NCERT Exemplar Solutions
Class 10 - Mathematics - CHAPTER 6: Triangles - Exercise 6.4Question 1
Class 10 - Mathematics - CHAPTER 6: Triangles - Exercise 6.4
Question. 1
In Fig. 6.16, if \(\angle A = \angle C\), \(AB = 6\,\text{cm}\), \(BP = 15\,\text{cm}\), \(AP = 12\,\text{cm}\) and \(CP = 4\,\text{cm}\), find the lengths \(PD\) and \(CD\).
Answer:
\(PD = 5\,\text{cm},\; CD = 2\,\text{cm}.\)
Detailed Answer with Explanation:
Step 1: We are told that \(\angle A = \angle C\). Also, the angle at point \(P\) is common (vertically opposite). So, by AA similarity criterion, triangles \(\triangle APB\) and \(\triangle CPD\) are similar.

Data section —
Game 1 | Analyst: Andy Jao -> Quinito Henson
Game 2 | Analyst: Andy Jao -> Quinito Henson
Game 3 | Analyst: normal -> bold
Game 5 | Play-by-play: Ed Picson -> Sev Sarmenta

Problem description — In the triangles exercise solution, which criterion shows that triangles APB and CPD are similar? The data is not needed for the task.

Finished answer — The AA similarity criterion.